Aim of the exercise: Below are the records; print them all without any alteration.

BEGIN Exercise input

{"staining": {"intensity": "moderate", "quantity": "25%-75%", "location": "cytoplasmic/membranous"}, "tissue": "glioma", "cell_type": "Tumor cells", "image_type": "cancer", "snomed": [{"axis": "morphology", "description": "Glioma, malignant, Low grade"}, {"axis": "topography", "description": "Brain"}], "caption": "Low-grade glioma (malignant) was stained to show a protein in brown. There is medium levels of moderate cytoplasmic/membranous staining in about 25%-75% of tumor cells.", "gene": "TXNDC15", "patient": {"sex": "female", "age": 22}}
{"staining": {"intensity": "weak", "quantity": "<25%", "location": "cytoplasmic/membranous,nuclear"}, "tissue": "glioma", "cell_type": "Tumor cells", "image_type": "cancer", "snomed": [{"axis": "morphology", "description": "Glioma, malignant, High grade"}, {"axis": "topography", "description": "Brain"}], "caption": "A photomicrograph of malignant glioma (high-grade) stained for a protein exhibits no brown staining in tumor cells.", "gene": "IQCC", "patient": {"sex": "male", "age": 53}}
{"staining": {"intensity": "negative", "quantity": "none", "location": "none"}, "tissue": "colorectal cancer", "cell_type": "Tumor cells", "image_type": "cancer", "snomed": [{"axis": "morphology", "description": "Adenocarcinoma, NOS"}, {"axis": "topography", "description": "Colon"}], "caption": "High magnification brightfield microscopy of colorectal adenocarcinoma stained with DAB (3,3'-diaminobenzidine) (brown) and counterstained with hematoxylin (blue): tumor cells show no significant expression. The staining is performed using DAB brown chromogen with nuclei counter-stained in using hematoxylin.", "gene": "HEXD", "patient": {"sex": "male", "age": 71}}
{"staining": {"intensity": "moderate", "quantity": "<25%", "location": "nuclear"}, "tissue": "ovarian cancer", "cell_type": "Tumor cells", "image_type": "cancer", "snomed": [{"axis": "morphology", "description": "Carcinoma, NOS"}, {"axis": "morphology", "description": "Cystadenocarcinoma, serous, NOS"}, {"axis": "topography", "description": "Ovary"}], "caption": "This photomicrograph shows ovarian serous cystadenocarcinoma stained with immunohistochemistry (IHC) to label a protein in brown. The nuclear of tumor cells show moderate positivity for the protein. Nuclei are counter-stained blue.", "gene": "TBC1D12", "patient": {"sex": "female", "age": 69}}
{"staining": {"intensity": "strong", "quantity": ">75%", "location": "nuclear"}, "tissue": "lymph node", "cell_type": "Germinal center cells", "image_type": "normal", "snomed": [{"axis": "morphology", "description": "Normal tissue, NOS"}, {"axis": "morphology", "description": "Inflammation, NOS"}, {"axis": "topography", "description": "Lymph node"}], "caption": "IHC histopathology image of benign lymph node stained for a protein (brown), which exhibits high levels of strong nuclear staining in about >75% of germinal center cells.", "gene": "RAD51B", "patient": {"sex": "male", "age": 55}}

END Exercise input

Response area:
{"staining": {"intensity": "moderate", "quantity": "25%-75%", "location": "cytoplasmic/membranous"}, "tissue": "glioma", "cell_type": "Tumor cells", "image_type": "cancer", "snomed": [{"axis": "morphology", "description": "Glioma, malignant, Low grade"}, {"axis": "topography", "description": "Brain"}], "caption": "Low-grade glioma (malignant) was stained to show a protein in brown. There is medium levels of moderate cytoplasmic/membranous staining in about 25%-75% of tumor cells.", "gene": "TXNDC15", "patient": {"sex": "female", "age": 22}}
{"staining": {"intensity": "weak", "quantity": "<25%", "location": "cytoplasmic/membranous,nuclear"}, "tissue": "glioma", "cell_type": "Tumor cells", "image_type": "cancer", "snomed": [{"axis": "morphology", "description": "Glioma, malignant, High grade"}, {"axis": "topography", "description": "Brain"}], "caption": "A photomicrograph of malignant glioma (high-grade) stained for a protein exhibits no brown staining in tumor cells.", "gene": "IQCC", "patient": {"sex": "male", "age": 53}}
{"staining": {"intensity": "negative", "quantity": "none", "location": "none"}, "tissue": "colorectal cancer", "cell_type": "Tumor cells", "image_type": "cancer", "snomed": [{"axis": "morphology", "description": "Adenocarcinoma, NOS"}, {"axis": "topography", "description": "Colon"}], "caption": "High magnification brightfield microscopy of colorectal adenocarcinoma stained with DAB (3,3'-diaminobenzidine) (brown) and counterstained with hematoxylin (blue): tumor cells show no significant expression. The staining is performed using DAB brown chromogen with nuclei counter-stained in using hematoxylin.", "gene": "HEXD", "patient": {"sex": "male", "age": 71}}
{"staining": {"intensity": "moderate", "quantity": "<25%", "location": "nuclear"}, "tissue": "ovarian cancer", "cell_type": "Tumor cells", "image_type": "cancer", "snomed": [{"axis": "morphology", "description": "Carcinoma, NOS"}, {"axis": "morphology", "description": "Cystadenocarcinoma, serous, NOS"}, {"axis": "topography", "description": "Ovary"}], "caption": "This photomicrograph shows ovarian serous cystadenocarcinoma stained with immunohistochemistry (IHC) to label a protein in brown. The nuclear of tumor cells show moderate positivity for the protein. Nuclei are counter-stained blue.", "gene": "TBC1D12", "patient": {"sex": "female", "age": 69}}
{"staining": {"intensity": "strong", "quantity": ">75%", "location": "nuclear"}, "tissue": "lymph node", "cell_type": "Germinal center cells", "image_type": "normal", "snomed": [{"axis": "morphology", "description": "Normal tissue, NOS"}, {"axis": "morphology", "description": "Inflammation, NOS"}, {"axis": "topography", "description": "Lymph node"}], "caption": "IHC histopathology image of benign lymph node stained for a protein (brown), which exhibits high levels of strong nuclear staining in about >75% of germinal center cells.", "gene": "RAD51B", "patient": {"sex": "male", "age": 55}}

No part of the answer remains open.